The weird attacks on Van Jones

Pub date September 4, 2009
WriterTim Redmond
SectionPolitics Blog

By Tim Redmond

It’s no surprise that the right-wing nuts are going after Van Jones, the Bay Area activist who is now Obama’s green-jobs advisor. The loonies have picked up on the fact that Jones was one of 100 people (along with Daniel Ellsberg and Paul Hawken) who signed a letter raising questions about the government response to the 9/11 attacks. It’s actually not that radical a letter; Indybay has posted it here.

But what amazes me is how quickly people who aren’t typically considered wackos have bought into this — take, for example, the former wife of the mayor of San Francisco, who appeared on Sean Hannity’s show to denounce Jones with some bizarre claims:

GUILFOYLE: Well, that’ s a problem. When you say, is there a problem with the vetting process? Clearly he wasn’t vetted. All they had to do was go and ask a couple of questions in San Francisco about this individual. You know there’s a problem when he’s not even wanted in the city of San Francisco where I come from. OK?

HANNITY: That’s a good point.

GUILFOYLE: That’s a huge red flag right there. What is this man’s qualification besides his anti-American theory? He’s far left, radical.

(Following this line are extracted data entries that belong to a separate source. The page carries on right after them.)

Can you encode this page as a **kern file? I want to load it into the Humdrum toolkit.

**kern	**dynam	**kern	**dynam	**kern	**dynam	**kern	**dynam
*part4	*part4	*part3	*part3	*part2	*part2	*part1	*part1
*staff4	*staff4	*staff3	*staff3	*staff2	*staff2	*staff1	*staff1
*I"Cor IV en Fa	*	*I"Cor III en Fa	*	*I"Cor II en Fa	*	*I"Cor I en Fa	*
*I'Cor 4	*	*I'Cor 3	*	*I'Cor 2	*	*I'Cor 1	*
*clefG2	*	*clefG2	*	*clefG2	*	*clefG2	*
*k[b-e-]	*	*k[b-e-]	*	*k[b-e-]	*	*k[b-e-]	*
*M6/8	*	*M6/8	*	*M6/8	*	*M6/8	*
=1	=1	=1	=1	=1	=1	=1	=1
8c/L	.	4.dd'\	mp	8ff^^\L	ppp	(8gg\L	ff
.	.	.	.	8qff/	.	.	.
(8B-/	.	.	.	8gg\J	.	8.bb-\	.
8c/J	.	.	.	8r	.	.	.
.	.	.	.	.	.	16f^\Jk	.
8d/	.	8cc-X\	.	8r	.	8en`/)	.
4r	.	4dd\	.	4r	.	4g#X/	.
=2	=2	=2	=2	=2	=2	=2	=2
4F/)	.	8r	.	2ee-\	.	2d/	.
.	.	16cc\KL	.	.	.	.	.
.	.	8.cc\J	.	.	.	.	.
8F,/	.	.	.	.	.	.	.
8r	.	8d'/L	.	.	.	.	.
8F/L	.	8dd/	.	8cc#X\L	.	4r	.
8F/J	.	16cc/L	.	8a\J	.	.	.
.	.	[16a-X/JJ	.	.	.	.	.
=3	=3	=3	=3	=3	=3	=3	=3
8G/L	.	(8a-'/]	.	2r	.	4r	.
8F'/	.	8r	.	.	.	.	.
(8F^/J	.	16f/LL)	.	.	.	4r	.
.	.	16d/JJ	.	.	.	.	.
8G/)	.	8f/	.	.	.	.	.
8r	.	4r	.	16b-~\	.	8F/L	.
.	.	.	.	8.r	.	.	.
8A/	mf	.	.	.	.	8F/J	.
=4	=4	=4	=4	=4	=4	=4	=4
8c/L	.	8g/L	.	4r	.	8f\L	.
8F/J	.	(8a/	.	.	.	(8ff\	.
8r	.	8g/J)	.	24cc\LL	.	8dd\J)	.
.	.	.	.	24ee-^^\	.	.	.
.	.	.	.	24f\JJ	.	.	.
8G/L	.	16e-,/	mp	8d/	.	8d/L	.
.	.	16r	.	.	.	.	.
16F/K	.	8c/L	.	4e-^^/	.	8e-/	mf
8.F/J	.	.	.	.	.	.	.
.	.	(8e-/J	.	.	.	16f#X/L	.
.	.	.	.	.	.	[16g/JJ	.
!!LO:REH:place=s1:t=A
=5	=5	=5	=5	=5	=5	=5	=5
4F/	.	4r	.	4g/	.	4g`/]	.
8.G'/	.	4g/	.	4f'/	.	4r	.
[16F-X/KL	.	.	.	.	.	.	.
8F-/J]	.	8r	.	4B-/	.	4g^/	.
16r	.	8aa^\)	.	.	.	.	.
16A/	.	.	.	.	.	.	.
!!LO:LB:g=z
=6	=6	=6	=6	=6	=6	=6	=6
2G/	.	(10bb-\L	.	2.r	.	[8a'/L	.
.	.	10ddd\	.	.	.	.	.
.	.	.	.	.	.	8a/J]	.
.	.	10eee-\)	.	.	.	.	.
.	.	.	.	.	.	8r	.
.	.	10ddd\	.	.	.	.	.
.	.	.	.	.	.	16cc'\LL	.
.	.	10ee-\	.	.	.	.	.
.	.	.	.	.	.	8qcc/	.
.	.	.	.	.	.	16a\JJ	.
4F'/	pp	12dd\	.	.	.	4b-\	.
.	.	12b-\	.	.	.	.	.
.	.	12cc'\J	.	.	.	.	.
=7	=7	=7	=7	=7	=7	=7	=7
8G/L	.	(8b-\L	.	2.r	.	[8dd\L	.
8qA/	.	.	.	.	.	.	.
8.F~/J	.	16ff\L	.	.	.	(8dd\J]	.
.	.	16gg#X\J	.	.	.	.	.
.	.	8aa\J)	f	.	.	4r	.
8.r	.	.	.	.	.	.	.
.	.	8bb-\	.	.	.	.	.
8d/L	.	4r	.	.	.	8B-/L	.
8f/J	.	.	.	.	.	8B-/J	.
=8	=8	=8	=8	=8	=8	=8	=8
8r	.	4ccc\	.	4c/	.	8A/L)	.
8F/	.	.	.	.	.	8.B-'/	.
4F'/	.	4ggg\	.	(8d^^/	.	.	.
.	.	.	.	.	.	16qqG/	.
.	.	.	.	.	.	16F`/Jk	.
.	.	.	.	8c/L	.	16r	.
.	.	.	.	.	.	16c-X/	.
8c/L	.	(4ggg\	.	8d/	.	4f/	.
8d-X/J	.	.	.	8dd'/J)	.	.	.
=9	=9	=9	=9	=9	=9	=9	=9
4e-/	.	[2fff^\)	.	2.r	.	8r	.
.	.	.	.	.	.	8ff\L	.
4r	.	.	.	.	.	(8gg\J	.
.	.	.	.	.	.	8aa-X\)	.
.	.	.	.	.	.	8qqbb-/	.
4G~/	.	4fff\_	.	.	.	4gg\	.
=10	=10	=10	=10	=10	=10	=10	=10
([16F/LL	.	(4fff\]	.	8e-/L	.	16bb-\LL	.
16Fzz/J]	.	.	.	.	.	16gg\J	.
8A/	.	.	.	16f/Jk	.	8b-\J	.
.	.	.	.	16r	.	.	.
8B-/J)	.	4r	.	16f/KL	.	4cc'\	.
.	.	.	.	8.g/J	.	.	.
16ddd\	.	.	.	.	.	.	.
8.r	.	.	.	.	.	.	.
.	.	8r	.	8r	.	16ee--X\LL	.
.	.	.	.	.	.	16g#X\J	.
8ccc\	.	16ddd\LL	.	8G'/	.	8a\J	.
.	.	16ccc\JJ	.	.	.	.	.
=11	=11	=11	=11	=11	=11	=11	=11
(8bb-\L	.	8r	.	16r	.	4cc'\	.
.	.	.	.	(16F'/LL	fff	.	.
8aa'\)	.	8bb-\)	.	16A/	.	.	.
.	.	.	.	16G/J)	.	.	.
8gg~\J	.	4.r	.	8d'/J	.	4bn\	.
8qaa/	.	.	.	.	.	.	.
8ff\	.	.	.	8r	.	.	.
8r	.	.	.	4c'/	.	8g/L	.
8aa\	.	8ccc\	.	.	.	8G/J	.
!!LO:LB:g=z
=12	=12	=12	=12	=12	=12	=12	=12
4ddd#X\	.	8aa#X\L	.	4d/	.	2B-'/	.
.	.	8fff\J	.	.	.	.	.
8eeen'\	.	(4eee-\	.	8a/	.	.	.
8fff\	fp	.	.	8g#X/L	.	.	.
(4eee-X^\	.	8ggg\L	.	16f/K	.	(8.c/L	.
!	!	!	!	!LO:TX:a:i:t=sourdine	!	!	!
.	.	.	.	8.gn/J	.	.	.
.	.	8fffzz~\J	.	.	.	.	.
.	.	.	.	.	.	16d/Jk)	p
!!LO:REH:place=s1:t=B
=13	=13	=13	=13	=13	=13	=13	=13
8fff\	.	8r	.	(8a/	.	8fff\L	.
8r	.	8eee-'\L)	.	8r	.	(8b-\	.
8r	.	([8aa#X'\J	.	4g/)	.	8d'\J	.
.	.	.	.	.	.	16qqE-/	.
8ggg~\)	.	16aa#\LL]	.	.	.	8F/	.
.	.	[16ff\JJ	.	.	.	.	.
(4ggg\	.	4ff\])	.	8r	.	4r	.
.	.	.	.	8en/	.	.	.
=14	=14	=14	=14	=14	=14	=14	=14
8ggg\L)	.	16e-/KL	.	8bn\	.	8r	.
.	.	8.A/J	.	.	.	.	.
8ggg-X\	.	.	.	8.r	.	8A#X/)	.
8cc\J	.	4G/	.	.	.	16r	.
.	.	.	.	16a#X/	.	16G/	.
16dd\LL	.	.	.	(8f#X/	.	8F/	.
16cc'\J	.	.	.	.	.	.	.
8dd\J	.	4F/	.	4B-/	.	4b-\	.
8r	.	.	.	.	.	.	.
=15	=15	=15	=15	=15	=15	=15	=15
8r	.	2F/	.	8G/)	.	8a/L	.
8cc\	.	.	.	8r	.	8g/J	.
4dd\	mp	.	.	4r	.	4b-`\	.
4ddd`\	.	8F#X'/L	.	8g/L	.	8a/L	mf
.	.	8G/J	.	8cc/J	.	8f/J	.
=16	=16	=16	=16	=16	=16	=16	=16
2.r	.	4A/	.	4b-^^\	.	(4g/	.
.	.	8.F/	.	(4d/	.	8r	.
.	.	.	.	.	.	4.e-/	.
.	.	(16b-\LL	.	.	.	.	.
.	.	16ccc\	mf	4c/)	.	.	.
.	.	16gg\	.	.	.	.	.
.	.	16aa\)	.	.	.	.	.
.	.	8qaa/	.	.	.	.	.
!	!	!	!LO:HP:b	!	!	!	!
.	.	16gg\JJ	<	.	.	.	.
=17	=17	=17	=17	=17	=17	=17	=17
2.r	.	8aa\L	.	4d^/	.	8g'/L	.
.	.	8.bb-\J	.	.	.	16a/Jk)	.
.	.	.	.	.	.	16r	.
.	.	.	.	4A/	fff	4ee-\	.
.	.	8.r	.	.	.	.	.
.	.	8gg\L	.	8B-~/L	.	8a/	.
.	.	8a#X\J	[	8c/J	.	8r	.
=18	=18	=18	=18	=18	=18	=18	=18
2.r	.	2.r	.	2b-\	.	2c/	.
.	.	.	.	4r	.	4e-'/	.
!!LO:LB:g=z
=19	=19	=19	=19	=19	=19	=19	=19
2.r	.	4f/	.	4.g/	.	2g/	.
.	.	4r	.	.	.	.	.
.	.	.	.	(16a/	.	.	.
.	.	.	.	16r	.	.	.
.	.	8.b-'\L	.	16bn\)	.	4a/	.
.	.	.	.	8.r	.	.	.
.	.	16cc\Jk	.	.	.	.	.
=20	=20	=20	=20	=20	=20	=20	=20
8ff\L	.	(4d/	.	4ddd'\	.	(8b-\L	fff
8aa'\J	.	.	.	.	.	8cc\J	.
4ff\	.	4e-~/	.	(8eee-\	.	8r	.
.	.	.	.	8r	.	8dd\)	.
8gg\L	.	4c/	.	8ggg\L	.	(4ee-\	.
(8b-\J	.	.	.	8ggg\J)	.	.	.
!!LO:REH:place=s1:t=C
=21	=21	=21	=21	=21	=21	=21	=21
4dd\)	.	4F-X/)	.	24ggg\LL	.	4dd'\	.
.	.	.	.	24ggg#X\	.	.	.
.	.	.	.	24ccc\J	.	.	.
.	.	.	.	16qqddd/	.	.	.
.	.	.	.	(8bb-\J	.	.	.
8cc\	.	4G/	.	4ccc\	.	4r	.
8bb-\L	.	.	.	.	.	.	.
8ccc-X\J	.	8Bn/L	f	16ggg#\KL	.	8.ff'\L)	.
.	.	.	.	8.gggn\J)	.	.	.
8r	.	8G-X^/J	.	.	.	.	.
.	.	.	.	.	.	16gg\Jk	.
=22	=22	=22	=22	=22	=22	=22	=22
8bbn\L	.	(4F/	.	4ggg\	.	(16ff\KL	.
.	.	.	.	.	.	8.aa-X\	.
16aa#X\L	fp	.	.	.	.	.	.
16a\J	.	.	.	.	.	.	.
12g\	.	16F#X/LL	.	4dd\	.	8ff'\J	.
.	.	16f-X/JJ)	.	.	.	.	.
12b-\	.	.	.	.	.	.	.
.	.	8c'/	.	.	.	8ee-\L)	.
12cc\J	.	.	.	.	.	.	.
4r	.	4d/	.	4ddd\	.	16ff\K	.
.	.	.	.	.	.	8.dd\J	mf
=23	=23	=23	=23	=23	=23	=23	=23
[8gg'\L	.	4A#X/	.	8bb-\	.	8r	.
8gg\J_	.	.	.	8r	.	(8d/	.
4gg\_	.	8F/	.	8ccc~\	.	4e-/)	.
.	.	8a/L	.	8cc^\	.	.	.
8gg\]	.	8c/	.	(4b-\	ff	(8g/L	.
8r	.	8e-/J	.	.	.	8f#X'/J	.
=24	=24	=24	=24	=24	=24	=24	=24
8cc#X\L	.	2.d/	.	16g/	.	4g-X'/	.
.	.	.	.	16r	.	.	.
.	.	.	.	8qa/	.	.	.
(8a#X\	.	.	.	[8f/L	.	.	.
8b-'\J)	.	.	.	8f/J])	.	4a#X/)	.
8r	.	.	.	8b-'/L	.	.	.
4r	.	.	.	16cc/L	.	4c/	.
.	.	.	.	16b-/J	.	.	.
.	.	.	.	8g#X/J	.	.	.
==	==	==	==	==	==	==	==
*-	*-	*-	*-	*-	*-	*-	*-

HANNITY: No, he’s a communist. I mean avowed.

GUILFOYLE: Yes.

CUPP: Self-avowed. Yes.

GUILFOYLE: Self-avowed communist. Why is he even in the White House? Is that the reward?

He’s “not even wanted in San Francisco?” What? Van Jones is an icon in this town. Some people think he gets too much fawning press; nobody I know thinks he’s unwanted.

And, um, self-avowed communist? Kimberly, that’s so 50s. I know Van Jones, and I know some communists, and I can tell you that Van Jones — for better or for worse — is not a communist. Guilfoyle must know that, too — in fact, there really aren’t a whole lot of communists left, even in the Bay Area. In the 1980s, I used to see the Revolutionary Communist Party types at political events, but you hardly ever hear from them any more. Calling someone a communist these days doesn’t even qualify as red-baiting; it’s just nutty-mouth.

More:

HANNITY: All right. This is back in March of 2008. We examined this. He called on participants to take a pledge of resistance and — “Not in our name will we invade countries, bomb civilians, kill children, letting history take its course over the graves of the nameless.”

Now, I mean, we can keep going, look at the comment that he made about white polluters steering poison into black communities.

CUPP: Right.

GUILFOYLE: Well, this is an individual that doesn’t have the qualifications to be in the bizarre job that he’s in. And it just raises the issue here about these czars gone wild. This is someone who actually just doesn’t even like the United States of America, wants to reshape it, remake it into something that we would not even recognize, and what’s so wrong with this country that we have an individual like this coming in, meddling in our affairs that has no idea what he is doing, who really is traitorous in his comments against this country.

Actually, I spent several years of my life researching a book on the American environmental movement, which is now available in the remainder bins of finer used books stores here and there, and I can tell you that the question of environmental racism — in this case, of white-owned companies dumping toxic waste in black communities — is well settled. In fact, I was surprised to learn that chemical pollution wasn’t entirely a class issue — poor white communities got less poison than middle-class black communities. That’s 20-year-old news.

I know these guys need ways to attack Obama, but come on, Kimberly: You know better.

At least, I guess, Newsom can always distance himself; isn’t that what ex-wives are for?